Equate the heat transfer through radiation and convection

Since the heat transfer through radiation should be equal to the heat transfer through convection, we can equate the two expressions we derived in steps 1 and 2: $$\frac{q_{rad}}{\sigma \varepsilon_1 \varepsilon_2 A_1} - T_1^4 = \frac{q_{conv}}{h A_2} + T_{\infty}$$ Solving for \(q_{rad}\) and \(q_{conv}\), we get: $$q_{rad} = q_{conv} = \sigma \varepsilon_1 \varepsilon_2 A_1(T_1^4 - T_2^4)$$ Now, we can substitute back the expressions for \(T_2^4\) and \(T_2\) that we found in steps 1 and 2: $$\sigma \varepsilon_1 \varepsilon_2 A_1(T_1^4 - (\frac{q_{conv}}{h A_2} + T_{\infty})^4) = q_{conv}$$ Rearranging and solving for \(q_{conv}\), we would eventually find the value of \(q_{conv}\), which in turn would help us to find the value of \(T_2\).

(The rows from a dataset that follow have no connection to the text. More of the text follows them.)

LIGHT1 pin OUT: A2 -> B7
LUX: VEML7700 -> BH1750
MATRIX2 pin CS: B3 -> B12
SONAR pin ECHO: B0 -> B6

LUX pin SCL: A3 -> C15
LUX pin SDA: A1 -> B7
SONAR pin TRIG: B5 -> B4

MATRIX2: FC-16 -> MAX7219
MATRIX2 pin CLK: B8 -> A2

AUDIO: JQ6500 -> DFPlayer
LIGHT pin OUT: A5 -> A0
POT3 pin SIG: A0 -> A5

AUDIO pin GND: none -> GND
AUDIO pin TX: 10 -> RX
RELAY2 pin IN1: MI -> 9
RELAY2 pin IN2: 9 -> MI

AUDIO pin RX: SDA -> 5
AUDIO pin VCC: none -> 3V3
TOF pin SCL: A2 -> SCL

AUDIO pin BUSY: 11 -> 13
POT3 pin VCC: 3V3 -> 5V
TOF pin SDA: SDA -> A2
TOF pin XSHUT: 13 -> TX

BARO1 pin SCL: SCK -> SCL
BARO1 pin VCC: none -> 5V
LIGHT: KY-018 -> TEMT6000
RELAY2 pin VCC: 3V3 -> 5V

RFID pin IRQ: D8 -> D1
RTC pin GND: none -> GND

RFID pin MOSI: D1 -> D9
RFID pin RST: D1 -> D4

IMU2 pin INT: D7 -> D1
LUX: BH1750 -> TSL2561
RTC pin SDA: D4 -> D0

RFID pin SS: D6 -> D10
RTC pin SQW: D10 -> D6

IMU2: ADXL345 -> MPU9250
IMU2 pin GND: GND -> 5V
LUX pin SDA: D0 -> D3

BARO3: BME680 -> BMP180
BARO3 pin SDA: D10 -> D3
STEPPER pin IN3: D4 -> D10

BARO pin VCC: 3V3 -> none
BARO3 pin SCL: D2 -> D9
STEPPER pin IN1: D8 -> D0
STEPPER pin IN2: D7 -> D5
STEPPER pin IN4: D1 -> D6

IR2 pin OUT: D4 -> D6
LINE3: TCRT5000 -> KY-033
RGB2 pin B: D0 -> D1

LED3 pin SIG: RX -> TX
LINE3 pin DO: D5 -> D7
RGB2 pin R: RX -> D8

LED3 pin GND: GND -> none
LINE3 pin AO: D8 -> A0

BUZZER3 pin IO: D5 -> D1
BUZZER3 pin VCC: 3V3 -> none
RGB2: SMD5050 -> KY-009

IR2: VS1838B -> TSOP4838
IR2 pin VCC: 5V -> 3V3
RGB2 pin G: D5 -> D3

Compare the surface temperature with the maximum use temperature

Once we have found the value of \(T_2\), we can convert it back to Celsius and compare it to the maximum use temperature of the ASTM A249 904L stainless steel tube: $$T_2^{\circ} \mathrm{C} = T_2 \mathrm{K} - 273.15$$ If the temperature of the tube surface is below or equal to the maximum use temperature of \(260^{\circ} \mathrm{C}\), then the tube is safe for use under these conditions. Otherwise, we would need to re-evaluate the design or materials for safety.